Nature Communications ( IF 14.7 ) Pub Date : 2022-07-11 , DOI: 10.1038/s41467-022-31666-w Luan Nguyen 1 , Arne Van Hoeck 1 , Edwin Cuppen 1, 2
Cancers of unknown primary (CUP) origin account for ∼3% of all cancer diagnoses, whereby the tumor tissue of origin (TOO) cannot be determined. Using a uniformly processed dataset encompassing 6756 whole-genome sequenced primary and metastatic tumors, we develop Cancer of Unknown Primary Location Resolver (CUPLR), a random forest TOO classifier that employs 511 features based on simple and complex somatic driver and passenger mutations. CUPLR distinguishes 35 cancer (sub)types with ∼90% recall and ∼90% precision based on cross-validation and test set predictions. We find that structural variant derived features increase the performance and utility for classifying specific cancer types. With CUPLR, we could determine the TOO for 82/141 (58%) of CUP patients. Although CUPLR is based on machine learning, it provides a human interpretable graphical report with detailed feature explanations. The comprehensive output of CUPLR complements existing histopathological procedures and can enable improved diagnostics for CUP patients.
中文翻译:
使用全基因组突变特征对未知初级诊断的癌症进行基于机器学习的组织起源分类
原发性不明 (CUP) 起源的癌症约占所有癌症诊断的3 %,因此无法确定肿瘤组织起源 (TOO)。
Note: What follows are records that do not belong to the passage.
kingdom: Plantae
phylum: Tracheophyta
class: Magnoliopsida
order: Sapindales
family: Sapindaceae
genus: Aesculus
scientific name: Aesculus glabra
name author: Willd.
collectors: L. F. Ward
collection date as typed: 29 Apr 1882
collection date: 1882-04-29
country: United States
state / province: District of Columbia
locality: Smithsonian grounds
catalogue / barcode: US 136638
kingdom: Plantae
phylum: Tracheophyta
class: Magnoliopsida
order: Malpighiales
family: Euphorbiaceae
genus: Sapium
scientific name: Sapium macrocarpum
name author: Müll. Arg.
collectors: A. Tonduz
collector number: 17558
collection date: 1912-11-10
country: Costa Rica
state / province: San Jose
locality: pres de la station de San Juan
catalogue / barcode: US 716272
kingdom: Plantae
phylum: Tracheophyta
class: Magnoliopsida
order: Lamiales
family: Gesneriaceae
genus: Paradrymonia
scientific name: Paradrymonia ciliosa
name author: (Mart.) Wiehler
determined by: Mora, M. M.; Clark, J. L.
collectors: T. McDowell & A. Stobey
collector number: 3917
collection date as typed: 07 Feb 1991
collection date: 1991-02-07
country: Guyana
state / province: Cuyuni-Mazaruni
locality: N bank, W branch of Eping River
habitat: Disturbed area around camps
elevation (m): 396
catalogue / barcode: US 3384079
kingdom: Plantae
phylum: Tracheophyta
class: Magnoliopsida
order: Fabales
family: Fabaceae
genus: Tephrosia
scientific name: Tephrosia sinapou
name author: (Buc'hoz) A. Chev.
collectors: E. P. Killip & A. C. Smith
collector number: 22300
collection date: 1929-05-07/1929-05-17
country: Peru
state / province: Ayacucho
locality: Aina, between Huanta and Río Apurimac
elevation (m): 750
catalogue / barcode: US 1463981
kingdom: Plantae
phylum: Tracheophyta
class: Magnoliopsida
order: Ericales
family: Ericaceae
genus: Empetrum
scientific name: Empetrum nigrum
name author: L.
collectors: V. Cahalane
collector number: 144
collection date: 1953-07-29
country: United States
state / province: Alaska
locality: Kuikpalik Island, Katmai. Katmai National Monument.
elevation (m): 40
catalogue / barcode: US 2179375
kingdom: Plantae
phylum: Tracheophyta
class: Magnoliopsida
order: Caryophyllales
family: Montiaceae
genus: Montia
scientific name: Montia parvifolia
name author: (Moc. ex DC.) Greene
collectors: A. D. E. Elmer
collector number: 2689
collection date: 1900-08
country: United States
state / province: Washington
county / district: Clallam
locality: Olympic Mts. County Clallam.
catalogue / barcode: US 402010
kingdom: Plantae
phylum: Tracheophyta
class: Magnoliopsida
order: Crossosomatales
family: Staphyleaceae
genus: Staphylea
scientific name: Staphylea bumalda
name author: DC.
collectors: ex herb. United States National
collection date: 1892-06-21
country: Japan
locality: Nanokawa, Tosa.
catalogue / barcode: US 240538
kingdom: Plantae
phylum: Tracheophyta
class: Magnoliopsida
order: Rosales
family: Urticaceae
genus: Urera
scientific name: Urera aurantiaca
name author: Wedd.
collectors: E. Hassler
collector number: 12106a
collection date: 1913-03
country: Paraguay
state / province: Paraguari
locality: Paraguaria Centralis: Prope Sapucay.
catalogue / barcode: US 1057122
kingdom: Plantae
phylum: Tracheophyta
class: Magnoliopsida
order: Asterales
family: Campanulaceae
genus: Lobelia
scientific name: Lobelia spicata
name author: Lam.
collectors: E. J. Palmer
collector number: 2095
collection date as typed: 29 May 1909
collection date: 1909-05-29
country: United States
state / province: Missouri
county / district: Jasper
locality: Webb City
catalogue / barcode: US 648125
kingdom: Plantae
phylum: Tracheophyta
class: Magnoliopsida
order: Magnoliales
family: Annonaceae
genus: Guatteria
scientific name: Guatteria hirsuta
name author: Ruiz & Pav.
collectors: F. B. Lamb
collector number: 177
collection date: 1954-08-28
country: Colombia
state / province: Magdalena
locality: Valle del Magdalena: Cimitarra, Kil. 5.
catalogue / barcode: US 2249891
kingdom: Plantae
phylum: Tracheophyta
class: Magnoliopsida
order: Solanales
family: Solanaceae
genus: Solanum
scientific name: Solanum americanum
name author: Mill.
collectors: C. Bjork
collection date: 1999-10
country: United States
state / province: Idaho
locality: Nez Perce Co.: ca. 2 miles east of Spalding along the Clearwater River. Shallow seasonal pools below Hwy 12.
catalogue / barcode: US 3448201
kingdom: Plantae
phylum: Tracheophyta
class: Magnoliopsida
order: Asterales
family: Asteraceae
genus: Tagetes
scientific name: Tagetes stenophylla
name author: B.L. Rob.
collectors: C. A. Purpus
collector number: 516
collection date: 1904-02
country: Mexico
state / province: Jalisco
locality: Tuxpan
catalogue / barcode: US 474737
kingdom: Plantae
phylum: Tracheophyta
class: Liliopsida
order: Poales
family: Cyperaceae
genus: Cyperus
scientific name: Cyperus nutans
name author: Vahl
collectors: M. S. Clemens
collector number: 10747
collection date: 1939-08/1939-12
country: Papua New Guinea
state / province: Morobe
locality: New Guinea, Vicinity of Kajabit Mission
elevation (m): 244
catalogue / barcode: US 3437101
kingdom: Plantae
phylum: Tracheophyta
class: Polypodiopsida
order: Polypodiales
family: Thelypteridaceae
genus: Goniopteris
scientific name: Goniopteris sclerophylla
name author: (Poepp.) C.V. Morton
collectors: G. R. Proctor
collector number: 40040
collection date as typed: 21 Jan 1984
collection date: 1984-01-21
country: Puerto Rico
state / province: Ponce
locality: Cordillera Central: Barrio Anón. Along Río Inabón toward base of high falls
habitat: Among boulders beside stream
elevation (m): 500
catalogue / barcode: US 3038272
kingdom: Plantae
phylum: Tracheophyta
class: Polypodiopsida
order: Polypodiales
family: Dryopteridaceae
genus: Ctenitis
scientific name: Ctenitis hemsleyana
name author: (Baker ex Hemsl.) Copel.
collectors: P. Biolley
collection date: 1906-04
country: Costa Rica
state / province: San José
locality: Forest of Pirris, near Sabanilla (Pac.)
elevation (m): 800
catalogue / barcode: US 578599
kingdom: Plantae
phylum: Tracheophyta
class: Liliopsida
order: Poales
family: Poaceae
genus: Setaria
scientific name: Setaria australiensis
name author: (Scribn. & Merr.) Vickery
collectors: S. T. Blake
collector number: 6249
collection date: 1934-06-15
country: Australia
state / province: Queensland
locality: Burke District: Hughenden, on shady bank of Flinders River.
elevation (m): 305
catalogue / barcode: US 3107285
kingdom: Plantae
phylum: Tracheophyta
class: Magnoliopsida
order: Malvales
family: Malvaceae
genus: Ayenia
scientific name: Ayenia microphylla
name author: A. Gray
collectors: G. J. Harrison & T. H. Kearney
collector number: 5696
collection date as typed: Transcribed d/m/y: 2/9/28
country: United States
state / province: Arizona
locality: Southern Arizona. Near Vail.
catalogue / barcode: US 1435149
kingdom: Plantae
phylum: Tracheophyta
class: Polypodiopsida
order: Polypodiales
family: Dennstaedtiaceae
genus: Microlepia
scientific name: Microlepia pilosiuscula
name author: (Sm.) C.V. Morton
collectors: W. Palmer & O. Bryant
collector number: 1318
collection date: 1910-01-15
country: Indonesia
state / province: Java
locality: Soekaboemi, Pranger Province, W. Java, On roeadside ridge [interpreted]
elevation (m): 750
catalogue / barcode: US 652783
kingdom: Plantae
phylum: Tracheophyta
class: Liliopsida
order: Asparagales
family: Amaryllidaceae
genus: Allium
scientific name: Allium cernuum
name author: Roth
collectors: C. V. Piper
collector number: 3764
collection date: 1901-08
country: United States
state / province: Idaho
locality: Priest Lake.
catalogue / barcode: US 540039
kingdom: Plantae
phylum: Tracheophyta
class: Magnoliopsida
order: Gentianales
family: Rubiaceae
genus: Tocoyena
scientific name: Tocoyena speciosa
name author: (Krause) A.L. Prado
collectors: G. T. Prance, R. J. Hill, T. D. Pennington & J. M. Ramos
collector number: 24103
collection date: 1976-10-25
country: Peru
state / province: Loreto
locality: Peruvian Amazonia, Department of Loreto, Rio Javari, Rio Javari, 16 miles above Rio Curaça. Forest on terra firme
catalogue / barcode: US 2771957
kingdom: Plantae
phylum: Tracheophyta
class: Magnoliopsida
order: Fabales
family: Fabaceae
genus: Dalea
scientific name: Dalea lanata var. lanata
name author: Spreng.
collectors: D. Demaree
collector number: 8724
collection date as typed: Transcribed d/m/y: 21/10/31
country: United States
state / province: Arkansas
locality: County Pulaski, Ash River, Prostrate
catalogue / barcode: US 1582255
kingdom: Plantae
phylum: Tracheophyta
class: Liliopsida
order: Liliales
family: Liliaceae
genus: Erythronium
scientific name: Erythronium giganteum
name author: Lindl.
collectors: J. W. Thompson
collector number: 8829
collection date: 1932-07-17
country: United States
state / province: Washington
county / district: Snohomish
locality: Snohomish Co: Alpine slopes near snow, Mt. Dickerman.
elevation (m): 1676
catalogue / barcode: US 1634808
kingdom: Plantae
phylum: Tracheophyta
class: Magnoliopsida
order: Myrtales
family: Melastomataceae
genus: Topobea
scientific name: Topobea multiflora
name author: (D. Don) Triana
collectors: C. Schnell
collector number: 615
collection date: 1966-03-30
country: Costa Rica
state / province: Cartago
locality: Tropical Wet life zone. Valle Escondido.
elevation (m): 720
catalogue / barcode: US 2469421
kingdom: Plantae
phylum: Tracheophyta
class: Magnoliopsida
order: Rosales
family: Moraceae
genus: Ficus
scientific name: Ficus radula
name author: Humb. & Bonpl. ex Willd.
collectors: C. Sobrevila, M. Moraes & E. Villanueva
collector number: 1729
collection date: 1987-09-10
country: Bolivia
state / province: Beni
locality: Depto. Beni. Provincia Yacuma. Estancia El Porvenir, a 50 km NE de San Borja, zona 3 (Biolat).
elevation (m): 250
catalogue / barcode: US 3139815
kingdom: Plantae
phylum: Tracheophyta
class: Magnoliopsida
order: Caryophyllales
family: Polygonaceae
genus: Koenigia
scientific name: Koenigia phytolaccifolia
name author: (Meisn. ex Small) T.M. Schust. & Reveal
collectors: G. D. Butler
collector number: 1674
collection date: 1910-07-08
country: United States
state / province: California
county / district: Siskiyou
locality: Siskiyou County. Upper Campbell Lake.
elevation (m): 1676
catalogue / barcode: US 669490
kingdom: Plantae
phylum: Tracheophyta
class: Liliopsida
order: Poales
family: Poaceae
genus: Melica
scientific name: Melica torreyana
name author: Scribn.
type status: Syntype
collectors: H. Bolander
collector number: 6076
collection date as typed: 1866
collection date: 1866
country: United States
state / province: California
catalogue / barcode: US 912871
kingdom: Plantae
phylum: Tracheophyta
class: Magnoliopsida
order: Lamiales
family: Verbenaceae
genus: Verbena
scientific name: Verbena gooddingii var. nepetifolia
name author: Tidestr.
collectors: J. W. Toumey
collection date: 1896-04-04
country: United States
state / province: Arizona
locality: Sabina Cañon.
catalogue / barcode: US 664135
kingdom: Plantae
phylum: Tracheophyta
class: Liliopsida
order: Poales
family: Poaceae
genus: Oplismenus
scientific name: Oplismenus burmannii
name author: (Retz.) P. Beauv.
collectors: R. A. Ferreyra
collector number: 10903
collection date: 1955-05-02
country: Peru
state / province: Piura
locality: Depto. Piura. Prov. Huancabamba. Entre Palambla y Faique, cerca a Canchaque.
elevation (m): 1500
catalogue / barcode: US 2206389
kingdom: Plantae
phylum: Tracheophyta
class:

使用包含 6756 个全基因组测序的原发性和转移性肿瘤的统一处理数据集,我们开发了未知原发性位置癌症解析器 (CUPLR),这是一种随机森林 TOO 分类器,采用基于简单和复杂的体细胞驱动和乘客突变的 511 个特征。 CUPLR 基于交叉验证和测试集预测,以~ 90% 的召回率和~ 90% 的精确度区分 35 种癌症(亚)类型。我们发现结构变异衍生的特征提高了对特定癌症类型进行分类的性能和实用性。通过 CUPLR,我们可以确定 82/141 (58%) 的 CUP 患者的 TOO。尽管 CUPLR 基于机器学习,但它提供了人类可解释的图形报告以及详细的功能解释。 CUPLR 的综合输出补充了现有的组织病理学程序,并且可以改进对 CUP 患者的诊断。